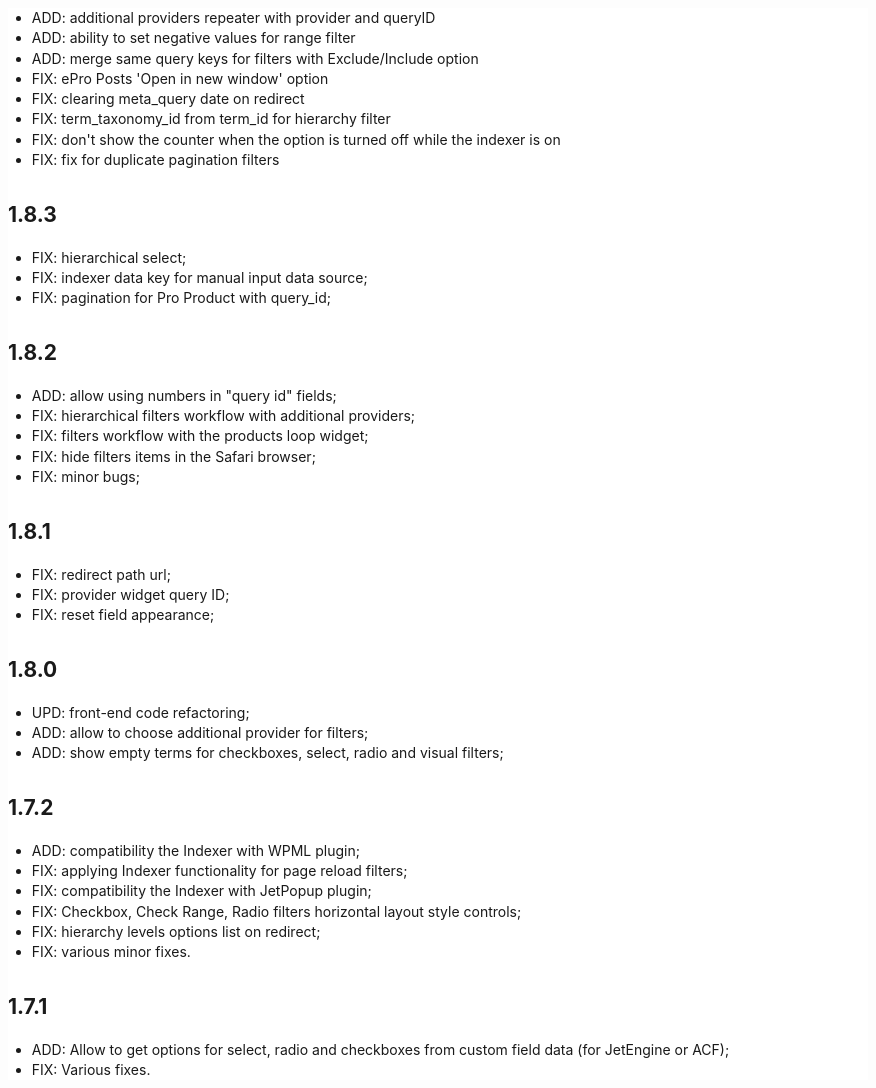 - ADD: additional providers repeater with provider and queryID
- ADD: ability to set negative values for range filter
- ADD: merge same query keys for filters with Exclude/Include option
- FIX: ePro Posts 'Open in new window' option
- FIX: clearing meta_query date on redirect
- FIX: term_taxonomy_id from term_id for hierarchy filter
- FIX: don't show the counter when the option is turned off while the indexer is on
- FIX: fix for duplicate pagination filters

## 1.8.3

- FIX: hierarchical select;
- FIX: indexer data key for manual input data source;
- FIX: pagination for Pro Product with query_id;

## 1.8.2

- ADD: allow using numbers in "query id" fields;
- FIX: hierarchical filters workflow with additional providers;
- FIX: filters workflow with the products loop widget;
- FIX: hide filters items in the Safari browser;
- FIX: minor bugs;

## 1.8.1

- FIX: redirect path url;
- FIX: provider widget query ID;
- FIX: reset field appearance;

## 1.8.0

- UPD: front-end code refactoring;
- ADD: allow to choose additional provider for filters;
- ADD: show empty terms for checkboxes, select, radio and visual filters;

## 1.7.2

- ADD: compatibility the Indexer with WPML plugin;
- FIX: applying Indexer functionality for page reload filters;
- FIX: compatibility the Indexer with JetPopup plugin;
- FIX: Checkbox, Check Range, Radio filters horizontal layout style controls;
- FIX: hierarchy levels options list on redirect;
- FIX: various minor fixes.

## 1.7.1

- ADD: Allow to get options for select, radio and checkboxes from custom field data (for JetEngine or ACF);
- FIX: Various fixes.
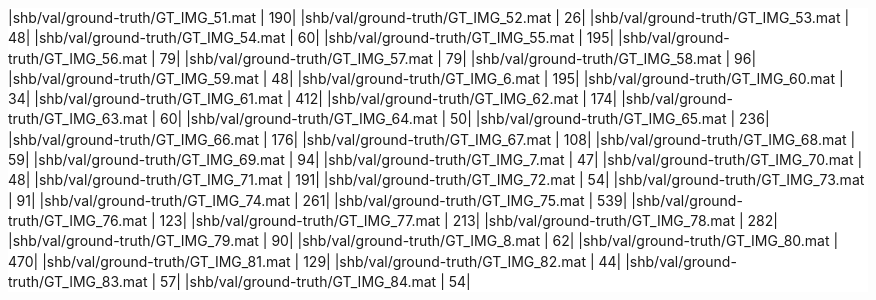 |shb/val/ground-truth/GT_IMG_51.mat | 190|
|shb/val/ground-truth/GT_IMG_52.mat | 26|
|shb/val/ground-truth/GT_IMG_53.mat | 48|
|shb/val/ground-truth/GT_IMG_54.mat | 60|
|shb/val/ground-truth/GT_IMG_55.mat | 195|
|shb/val/ground-truth/GT_IMG_56.mat | 79|
|shb/val/ground-truth/GT_IMG_57.mat | 79|
|shb/val/ground-truth/GT_IMG_58.mat | 96|
|shb/val/ground-truth/GT_IMG_59.mat | 48|
|shb/val/ground-truth/GT_IMG_6.mat | 195|
|shb/val/ground-truth/GT_IMG_60.mat | 34|
|shb/val/ground-truth/GT_IMG_61.mat | 412|
|shb/val/ground-truth/GT_IMG_62.mat | 174|
|shb/val/ground-truth/GT_IMG_63.mat | 60|
|shb/val/ground-truth/GT_IMG_64.mat | 50|
|shb/val/ground-truth/GT_IMG_65.mat | 236|
|shb/val/ground-truth/GT_IMG_66.mat | 176|
|shb/val/ground-truth/GT_IMG_67.mat | 108|
|shb/val/ground-truth/GT_IMG_68.mat | 59|
|shb/val/ground-truth/GT_IMG_69.mat | 94|
|shb/val/ground-truth/GT_IMG_7.mat | 47|
|shb/val/ground-truth/GT_IMG_70.mat | 48|
|shb/val/ground-truth/GT_IMG_71.mat | 191|
|shb/val/ground-truth/GT_IMG_72.mat | 54|
|shb/val/ground-truth/GT_IMG_73.mat | 91|
|shb/val/ground-truth/GT_IMG_74.mat | 261|
|shb/val/ground-truth/GT_IMG_75.mat | 539|
|shb/val/ground-truth/GT_IMG_76.mat | 123|
|shb/val/ground-truth/GT_IMG_77.mat | 213|
|shb/val/ground-truth/GT_IMG_78.mat | 282|
|shb/val/ground-truth/GT_IMG_79.mat | 90|
|shb/val/ground-truth/GT_IMG_8.mat | 62|
|shb/val/ground-truth/GT_IMG_80.mat | 470|
|shb/val/ground-truth/GT_IMG_81.mat | 129|
|shb/val/ground-truth/GT_IMG_82.mat | 44|
|shb/val/ground-truth/GT_IMG_83.mat | 57|
|shb/val/ground-truth/GT_IMG_84.mat | 54|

__________

:: Problem to solve ::
Retype the listing word for word, from its first line through the line containing "- FIX: term_taxonomy_id", including both of those lines. Leave the pictures out of your answer.

:: Problem solution ::
 - ADD: additional providers repeater with provider and queryID
- ADD: ability to set negative values for range filter
- ADD: merge same query keys for filters with Exclude/Include option
- FIX: ePro Posts 'Open in new window' option
- FIX: clearing meta_query date on redirect
- FIX: term_taxonomy_id from term_id for hierarchy filter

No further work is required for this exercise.